+++ Given records

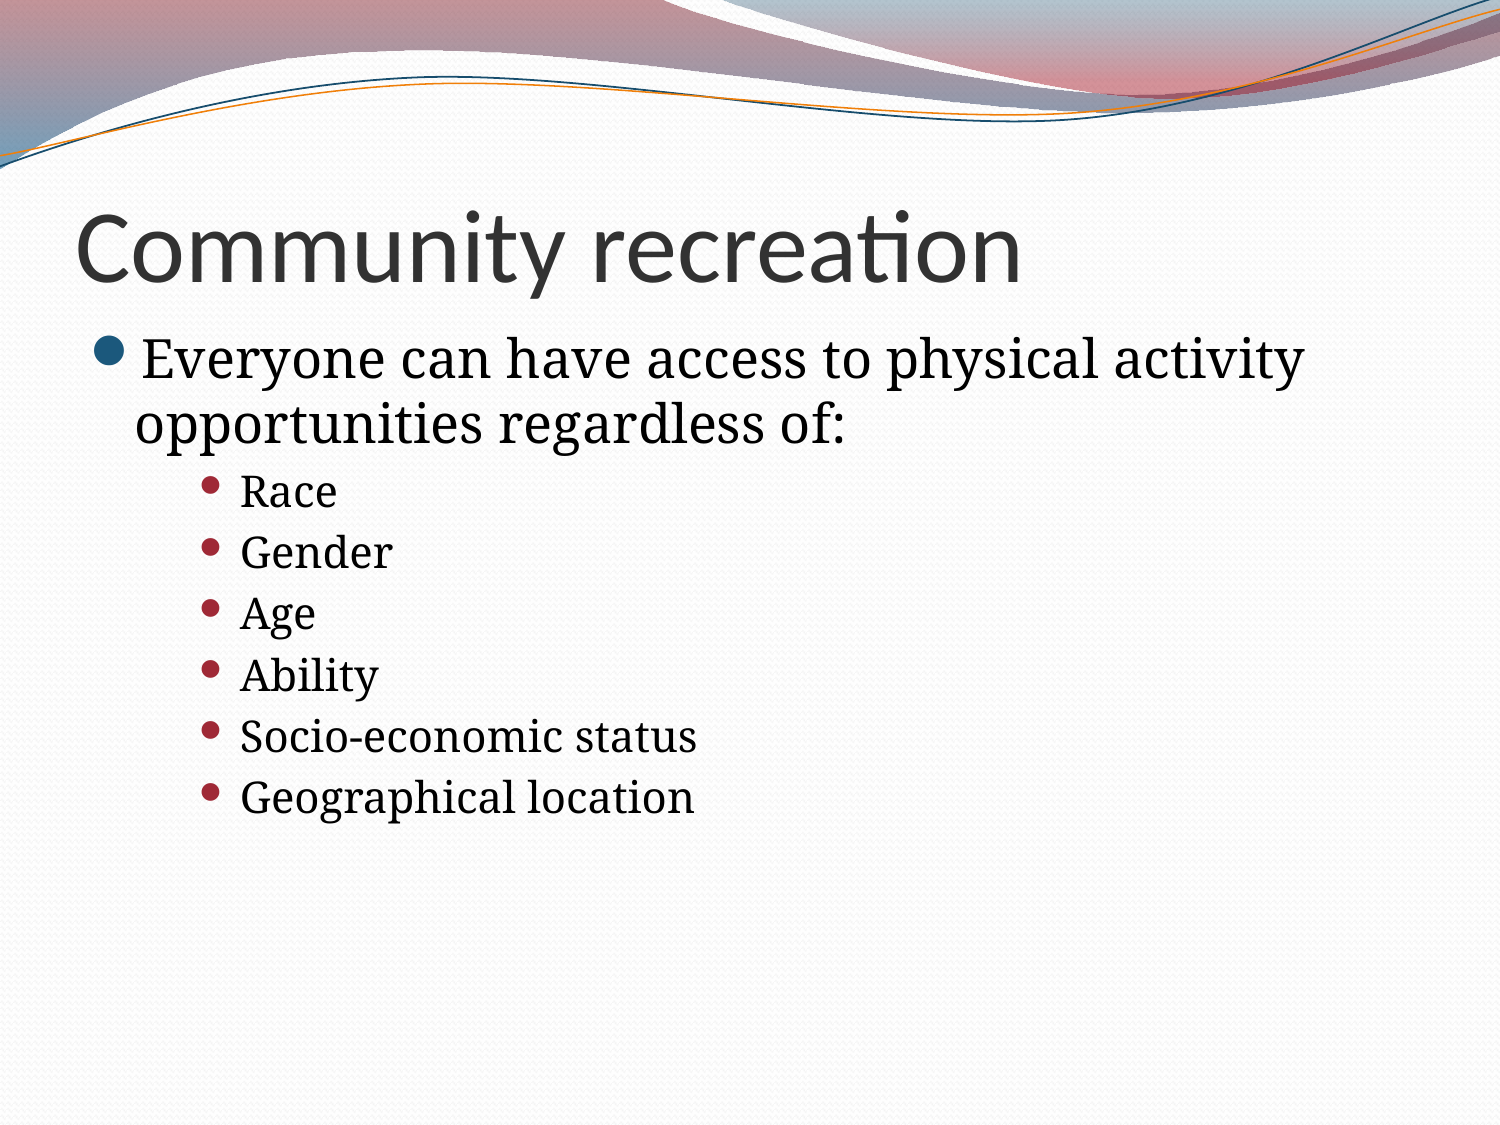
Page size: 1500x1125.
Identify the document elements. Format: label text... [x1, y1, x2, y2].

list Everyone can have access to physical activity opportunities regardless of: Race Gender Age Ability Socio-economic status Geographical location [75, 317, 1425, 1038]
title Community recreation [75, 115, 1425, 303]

++++++
+++ Given records

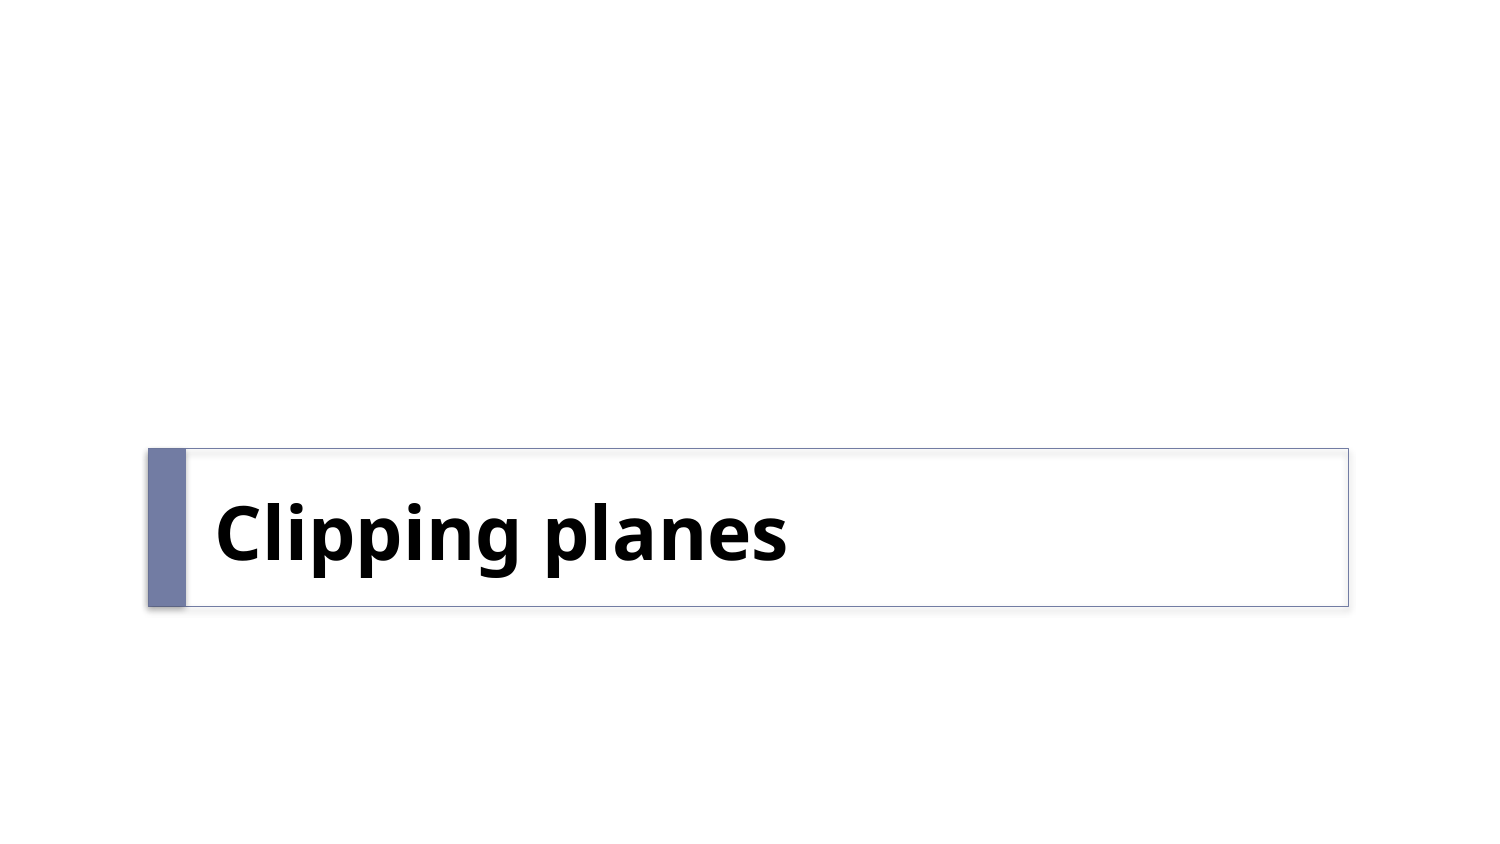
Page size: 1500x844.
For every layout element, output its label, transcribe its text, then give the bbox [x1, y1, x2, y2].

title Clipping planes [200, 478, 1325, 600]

++++++

§ **Activity**: Return each full line of the entries that contains the word "Page".

§ **Written response**:
Page size: 1500x1125.
Page size: 1500x844.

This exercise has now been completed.